In fact, Naomi was reprimanded if she fought back or defended herself. Anger wasn’t allowed, even when it was unquestionably justified.
“I was supposed to be understanding,” she said.
Clearly, Naomi and her sister weren’t held to the same standards of conduct and selflessness.
This sent a distinct message to Naomi: the difficult people—those hard to live with—are to be excused.
In this seedbed of her early formation, Naomi naturally concluded that her feelings should always take a back seat, and that she’s expected to quietly endure harsh treatment.
This early programming set the stage for the dynamics in her current relationship. In effect, Naomi married her sister. And now her parents reside inside her head, instructing her to “not make waves” and to tolerate her raging and demeaning husband while ignoring her emotional wounds. A clear-eyed, critical stance toward her husband’s behavior leaves Naomi feeling guilty, causing her to second-guess whether her feelings and observations are accurate, acceptable or even normal. My work with Naomi has included helping her question her programming instead of herself.
“What did your parents need to do differently?” I asked.
“I should have been allowed to assert myself with my sister,” she responded. “They should have let me fight her, stand my ground and say how angry she made me feel. Instead, everything was suppressed. I was never able to speak up to verbal abuse.”
Since her feelings weren’t validated as a child, Naomi has to learn how to do that for herself as an adult. Trusting her emotions is an important hurdle. She is learning just how important it is to be able to honestly assess how others treat her, and how to do it without feeling guilty. Sometimes, subjecting another person to critical analysis is absolutely called for—and necessary for both parties.
I asked her, “Now, what does your husband need from you?”
She seemed surprised by the question. “He needs . . . he really needs me to be myself. He needs me to be honest with him, or he’ll treat me like this until the end of time and we’ll have no chance of really being together. We’ll be ‘husband and doormat’ until we’re old and gray . . . .”
A few sessions later, Naomi told me how she had successfully stood up to her husband after he made a rude comment. She told him she didn’t deserve being talked to that way. And as one could easily predict, he flared up. She, on the other hand, felt bad about upsetting him.

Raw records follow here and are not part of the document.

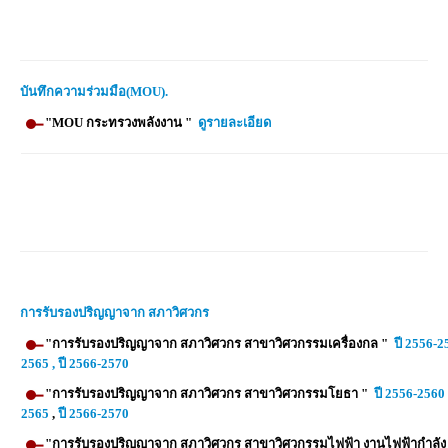
บันทึกความร่วมมือ(MOU).
"MOU กระทรวงพลังงาน "
ดูรายละเอียด
การรับรองปริญญาจาก สภาวิศวกร
"การรับรองปริญญาจาก สภาวิศวกร สาขาวิศวกรรมเครื่องกล "
ปี 2556-2
2565
, ปี 2566-2570
"การรับรองปริญญาจาก สภาวิศวกร สาขาวิศวกรรมโยธา "
ปี 2556-2560
2565
,
ปี 2566-2570
"การรับรองปริญญาจาก สภาวิศวกร สาขาวิศวกรรมไฟฟ้า งานไฟฟ้ากำลั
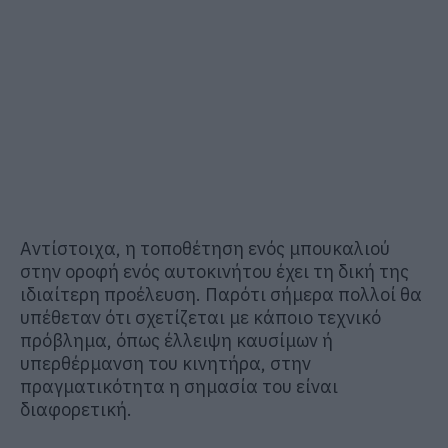
Αντίστοιχα, η τοποθέτηση ενός μπουκαλιού
στην οροφή ενός αυτοκινήτου έχει τη δική της
ιδιαίτερη προέλευση. Παρότι σήμερα πολλοί θα
υπέθεταν ότι σχετίζεται με κάποιο τεχνικό
πρόβλημα, όπως έλλειψη καυσίμων ή
υπερθέρμανση του κινητήρα, στην
πραγματικότητα η σημασία του είναι
διαφορετική.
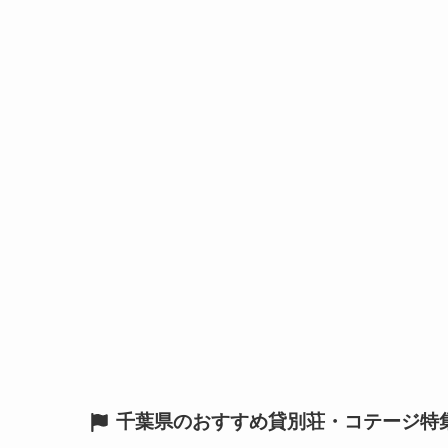
千葉県のおすすめ貸別荘・コテージ特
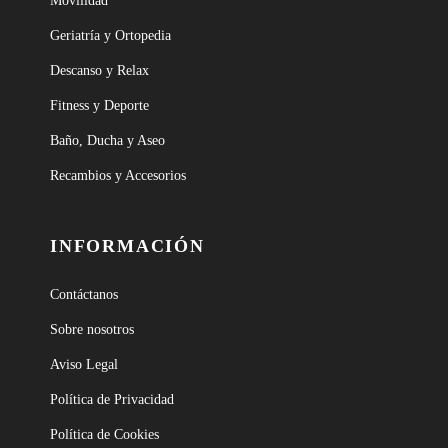
Movilidad
Geriatría y Ortopedia
Descanso y Relax
Fitness y Deporte
Baño, Ducha y Aseo
Recambios y Accesorios
INFORMACIÓN
Contáctanos
Sobre nosotros
Aviso Legal
Política de Privacidad
Política de Cookies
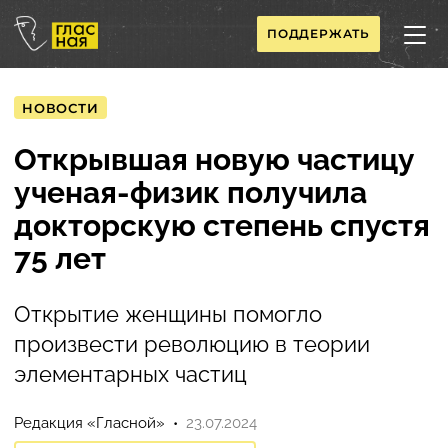
ПОДДЕРЖАТЬ
НОВОСТИ
Открывшая новую частицу
ученая-физик получила
докторскую степень спустя
75 лет
Открытие женщины помогло
произвести революцию в теории
элементарных частиц
Редакция «Гласной»
23.07.2024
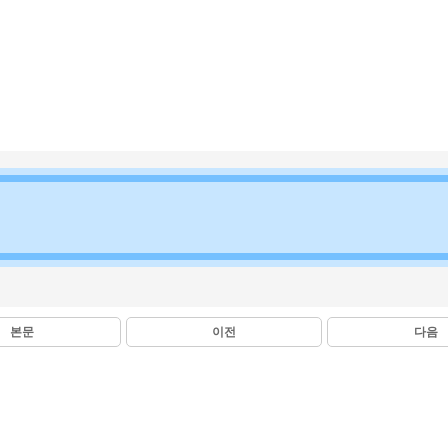
본문
이전
다음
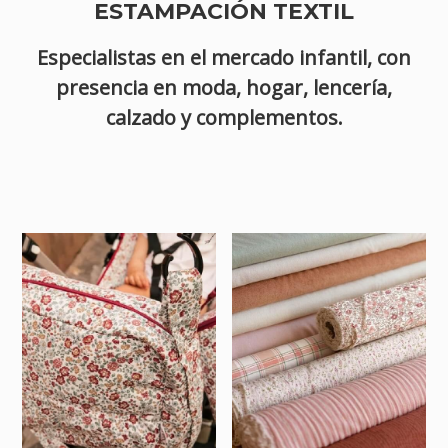
ESTAMPACIÓN TEXTIL
Especialistas en el mercado infantil, con
presencia en moda, hogar, lencería,
calzado y complementos.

In so many words I said this to Naomi:
He’s upset because you’ve given up your doormat status. Remember, he married a doormat. He didn’t opt for a partner who stood up for herself. So understandably, he’s not in a jubilant mood upon running headlong into your integrity. He’s going to fight back at first, hoping to return things to how they were. Consider his fury a clear sign that you’re evolving.
She smiled, and I could see the relief on her face. Clearly, a new day is coming for Naomi! 🙂
Hopefully, Naomi’s husband follows suit and does some evolving himself. If not, she probably won’t stick around. That’s because once we perceive things through clear eyes, and once we become our own advocate, it’s impossible to go back to tolerating the status quo.
Something to keep in mind:
Don’t automatically assume when someone’s angry at you that you’ve done something wrong. Maybe, just maybe, you did something right.
Names are changed to honor client confidentiality.